WHAT THE TASK REQUIRES: Copy out the text of every item below line for line, keeping each word, number and symbol unchanged.

== DATA PROVIDED ==

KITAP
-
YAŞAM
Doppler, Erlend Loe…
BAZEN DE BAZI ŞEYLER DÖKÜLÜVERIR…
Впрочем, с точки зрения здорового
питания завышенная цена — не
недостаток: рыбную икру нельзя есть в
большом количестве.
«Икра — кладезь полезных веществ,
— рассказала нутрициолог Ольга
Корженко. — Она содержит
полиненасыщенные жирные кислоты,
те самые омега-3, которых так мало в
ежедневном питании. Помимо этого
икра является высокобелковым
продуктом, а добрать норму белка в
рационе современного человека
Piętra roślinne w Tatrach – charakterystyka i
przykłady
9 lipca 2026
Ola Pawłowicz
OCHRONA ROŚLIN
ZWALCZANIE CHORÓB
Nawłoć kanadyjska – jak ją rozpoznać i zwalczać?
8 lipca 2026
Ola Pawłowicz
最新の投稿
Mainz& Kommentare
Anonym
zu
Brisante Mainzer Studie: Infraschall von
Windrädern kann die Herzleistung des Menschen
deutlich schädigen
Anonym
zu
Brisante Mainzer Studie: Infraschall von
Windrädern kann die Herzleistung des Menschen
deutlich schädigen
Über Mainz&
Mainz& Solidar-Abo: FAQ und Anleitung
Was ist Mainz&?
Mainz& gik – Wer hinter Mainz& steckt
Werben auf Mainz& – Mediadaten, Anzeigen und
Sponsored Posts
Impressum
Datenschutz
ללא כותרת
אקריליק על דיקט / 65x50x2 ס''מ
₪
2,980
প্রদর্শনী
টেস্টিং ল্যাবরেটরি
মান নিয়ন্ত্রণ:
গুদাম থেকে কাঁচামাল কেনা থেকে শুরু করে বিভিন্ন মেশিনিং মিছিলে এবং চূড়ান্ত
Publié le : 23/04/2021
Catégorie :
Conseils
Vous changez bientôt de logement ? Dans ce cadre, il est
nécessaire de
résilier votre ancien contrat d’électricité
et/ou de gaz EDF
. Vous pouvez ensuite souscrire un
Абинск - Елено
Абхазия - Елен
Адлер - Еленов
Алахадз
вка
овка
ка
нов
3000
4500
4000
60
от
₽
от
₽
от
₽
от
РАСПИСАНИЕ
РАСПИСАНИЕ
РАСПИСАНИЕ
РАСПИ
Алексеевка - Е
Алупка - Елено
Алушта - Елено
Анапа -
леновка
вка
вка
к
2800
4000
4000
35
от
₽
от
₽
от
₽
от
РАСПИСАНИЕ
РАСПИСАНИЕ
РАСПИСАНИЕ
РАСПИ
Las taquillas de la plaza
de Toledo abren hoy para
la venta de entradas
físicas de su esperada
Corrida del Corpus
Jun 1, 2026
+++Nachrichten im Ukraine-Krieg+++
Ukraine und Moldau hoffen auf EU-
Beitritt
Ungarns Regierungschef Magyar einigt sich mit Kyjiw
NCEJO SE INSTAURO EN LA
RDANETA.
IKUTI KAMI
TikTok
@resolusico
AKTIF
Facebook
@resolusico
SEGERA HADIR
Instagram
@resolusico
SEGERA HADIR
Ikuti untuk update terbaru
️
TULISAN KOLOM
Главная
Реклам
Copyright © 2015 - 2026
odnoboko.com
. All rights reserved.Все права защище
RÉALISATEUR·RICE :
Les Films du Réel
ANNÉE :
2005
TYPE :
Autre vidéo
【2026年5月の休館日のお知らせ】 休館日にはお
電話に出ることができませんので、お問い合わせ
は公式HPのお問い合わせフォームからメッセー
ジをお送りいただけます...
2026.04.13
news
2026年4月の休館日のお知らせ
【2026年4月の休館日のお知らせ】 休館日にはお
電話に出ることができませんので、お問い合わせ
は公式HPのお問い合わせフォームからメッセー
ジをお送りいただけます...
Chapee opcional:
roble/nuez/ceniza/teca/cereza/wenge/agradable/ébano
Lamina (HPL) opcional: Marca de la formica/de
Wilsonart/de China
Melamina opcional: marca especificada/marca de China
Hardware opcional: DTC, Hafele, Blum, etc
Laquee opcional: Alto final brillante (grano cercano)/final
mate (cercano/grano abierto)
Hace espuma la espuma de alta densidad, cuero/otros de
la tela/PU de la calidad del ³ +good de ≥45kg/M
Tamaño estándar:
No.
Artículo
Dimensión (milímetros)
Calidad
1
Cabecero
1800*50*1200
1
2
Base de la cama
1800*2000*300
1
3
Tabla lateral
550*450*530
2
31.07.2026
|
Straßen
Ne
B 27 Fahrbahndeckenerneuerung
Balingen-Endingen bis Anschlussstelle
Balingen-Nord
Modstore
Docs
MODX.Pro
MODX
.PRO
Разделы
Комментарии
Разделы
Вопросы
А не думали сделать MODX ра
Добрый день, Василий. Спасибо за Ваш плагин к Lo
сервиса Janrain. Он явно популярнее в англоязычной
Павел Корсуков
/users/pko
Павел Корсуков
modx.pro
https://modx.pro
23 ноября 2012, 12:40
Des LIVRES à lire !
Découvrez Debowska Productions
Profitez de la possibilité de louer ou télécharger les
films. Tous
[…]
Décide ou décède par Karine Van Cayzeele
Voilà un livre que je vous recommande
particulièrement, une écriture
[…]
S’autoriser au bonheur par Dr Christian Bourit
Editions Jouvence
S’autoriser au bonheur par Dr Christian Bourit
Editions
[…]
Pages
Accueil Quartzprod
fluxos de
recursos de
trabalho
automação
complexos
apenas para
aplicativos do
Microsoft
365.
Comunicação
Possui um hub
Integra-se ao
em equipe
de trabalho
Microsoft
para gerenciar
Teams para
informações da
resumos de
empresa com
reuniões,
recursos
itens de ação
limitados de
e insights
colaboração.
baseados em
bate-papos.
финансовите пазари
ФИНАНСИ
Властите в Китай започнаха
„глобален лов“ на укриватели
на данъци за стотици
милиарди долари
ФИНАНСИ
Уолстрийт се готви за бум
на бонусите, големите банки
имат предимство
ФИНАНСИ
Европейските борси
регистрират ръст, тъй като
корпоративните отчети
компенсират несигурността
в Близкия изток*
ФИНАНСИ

===

RESULT OF THIS EXERCISE:
KITAP
-
YAŞAM
Doppler, Erlend Loe…
BAZEN DE BAZI ŞEYLER DÖKÜLÜVERIR…
Впрочем, с точки зрения здорового
питания завышенная цена — не
недостаток: рыбную икру нельзя есть в
большом количестве.
«Икра — кладезь полезных веществ,
— рассказала нутрициолог Ольга
Корженко. — Она содержит
полиненасыщенные жирные кислоты,
те самые омега-3, которых так мало в
ежедневном питании. Помимо этого
икра является высокобелковым
продуктом, а добрать норму белка в
рационе современного человека
Piętra roślinne w Tatrach – charakterystyka i
przykłady
9 lipca 2026
Ola Pawłowicz
OCHRONA ROŚLIN
ZWALCZANIE CHORÓB
Nawłoć kanadyjska – jak ją rozpoznać i zwalczać?
8 lipca 2026
Ola Pawłowicz
最新の投稿
Mainz& Kommentare
Anonym
zu
Brisante Mainzer Studie: Infraschall von
Windrädern kann die Herzleistung des Menschen
deutlich schädigen
Anonym
zu
Brisante Mainzer Studie: Infraschall von
Windrädern kann die Herzleistung des Menschen
deutlich schädigen
Über Mainz&
Mainz& Solidar-Abo: FAQ und Anleitung
Was ist Mainz&?
Mainz& gik – Wer hinter Mainz& steckt
Werben auf Mainz& – Mediadaten, Anzeigen und
Sponsored Posts
Impressum
Datenschutz
ללא כותרת
אקריליק על דיקט / 65x50x2 ס''מ
₪
2,980
প্রদর্শনী
টেস্টিং ল্যাবরেটরি
মান নিয়ন্ত্রণ:
গুদাম থেকে কাঁচামাল কেনা থেকে শুরু করে বিভিন্ন মেশিনিং মিছিলে এবং চূড়ান্ত
Publié le : 23/04/2021
Catégorie :
Conseils
Vous changez bientôt de logement ? Dans ce cadre, il est
nécessaire de
résilier votre ancien contrat d’électricité
et/ou de gaz EDF
. Vous pouvez ensuite souscrire un
Абинск - Елено
Абхазия - Елен
Адлер - Еленов
Алахадз
вка
овка
ка
нов
3000
4500
4000
60
от
₽
от
₽
от
₽
от
РАСПИСАНИЕ
РАСПИСАНИЕ
РАСПИСАНИЕ
РАСПИ
Алексеевка - Е
Алупка - Елено
Алушта - Елено
Анапа -
леновка
вка
вка
к
2800
4000
4000
35
от
₽
от
₽
от
₽
от
РАСПИСАНИЕ
РАСПИСАНИЕ
РАСПИСАНИЕ
РАСПИ
Las taquillas de la plaza
de Toledo abren hoy para
la venta de entradas
físicas de su esperada
Corrida del Corpus
Jun 1, 2026
+++Nachrichten im Ukraine-Krieg+++
Ukraine und Moldau hoffen auf EU-
Beitritt
Ungarns Regierungschef Magyar einigt sich mit Kyjiw
NCEJO SE INSTAURO EN LA
RDANETA.
IKUTI KAMI
TikTok
@resolusico
AKTIF
Facebook
@resolusico
SEGERA HADIR
Instagram
@resolusico
SEGERA HADIR
Ikuti untuk update terbaru
️
TULISAN KOLOM
Главная
Реклам
Copyright © 2015 - 2026
odnoboko.com
. All rights reserved.Все права защище
RÉALISATEUR·RICE :
Les Films du Réel
ANNÉE :
2005
TYPE :
Autre vidéo
【2026年5月の休館日のお知らせ】 休館日にはお
電話に出ることができませんので、お問い合わせ
は公式HPのお問い合わせフォームからメッセー
ジをお送りいただけます...
2026.04.13
news
2026年4月の休館日のお知らせ
【2026年4月の休館日のお知らせ】 休館日にはお
電話に出ることができませんので、お問い合わせ
は公式HPのお問い合わせフォームからメッセー
ジをお送りいただけます...
Chapee opcional:
roble/nuez/ceniza/teca/cereza/wenge/agradable/ébano
Lamina (HPL) opcional: Marca de la formica/de
Wilsonart/de China
Melamina opcional: marca especificada/marca de China
Hardware opcional: DTC, Hafele, Blum, etc
Laquee opcional: Alto final brillante (grano cercano)/final
mate (cercano/grano abierto)
Hace espuma la espuma de alta densidad, cuero/otros de
la tela/PU de la calidad del ³ +good de ≥45kg/M
Tamaño estándar:
No.
Artículo
Dimensión (milímetros)
Calidad
1
Cabecero
1800*50*1200
1
2
Base de la cama
1800*2000*300
1
3
Tabla lateral
550*450*530
2
31.07.2026
|
Straßen
Ne
B 27 Fahrbahndeckenerneuerung
Balingen-Endingen bis Anschlussstelle
Balingen-Nord
Modstore
Docs
MODX.Pro
MODX
.PRO
Разделы
Комментарии
Разделы
Вопросы
А не думали сделать MODX ра
Добрый день, Василий. Спасибо за Ваш плагин к Lo
сервиса Janrain. Он явно популярнее в англоязычной
Павел Корсуков
/users/pko
Павел Корсуков
modx.pro
https://modx.pro
23 ноября 2012, 12:40
Des LIVRES à lire !
Découvrez Debowska Productions
Profitez de la possibilité de louer ou télécharger les
films. Tous
[…]
Décide ou décède par Karine Van Cayzeele
Voilà un livre que je vous recommande
particulièrement, une écriture
[…]
S’autoriser au bonheur par Dr Christian Bourit
Editions Jouvence
S’autoriser au bonheur par Dr Christian Bourit
Editions
[…]
Pages
Accueil Quartzprod
fluxos de
recursos de
trabalho
automação
complexos
apenas para
aplicativos do
Microsoft
365.
Comunicação
Possui um hub
Integra-se ao
em equipe
de trabalho
Microsoft
para gerenciar
Teams para
informações da
resumos de
empresa com
reuniões,
recursos
itens de ação
limitados de
e insights
colaboração.
baseados em
bate-papos.
финансовите пазари
ФИНАНСИ
Властите в Китай започнаха
„глобален лов“ на укриватели
на данъци за стотици
милиарди долари
ФИНАНСИ
Уолстрийт се готви за бум
на бонусите, големите банки
имат предимство
ФИНАНСИ
Европейските борси
регистрират ръст, тъй като
корпоративните отчети
компенсират несигурността
в Близкия изток*
ФИНАНСИ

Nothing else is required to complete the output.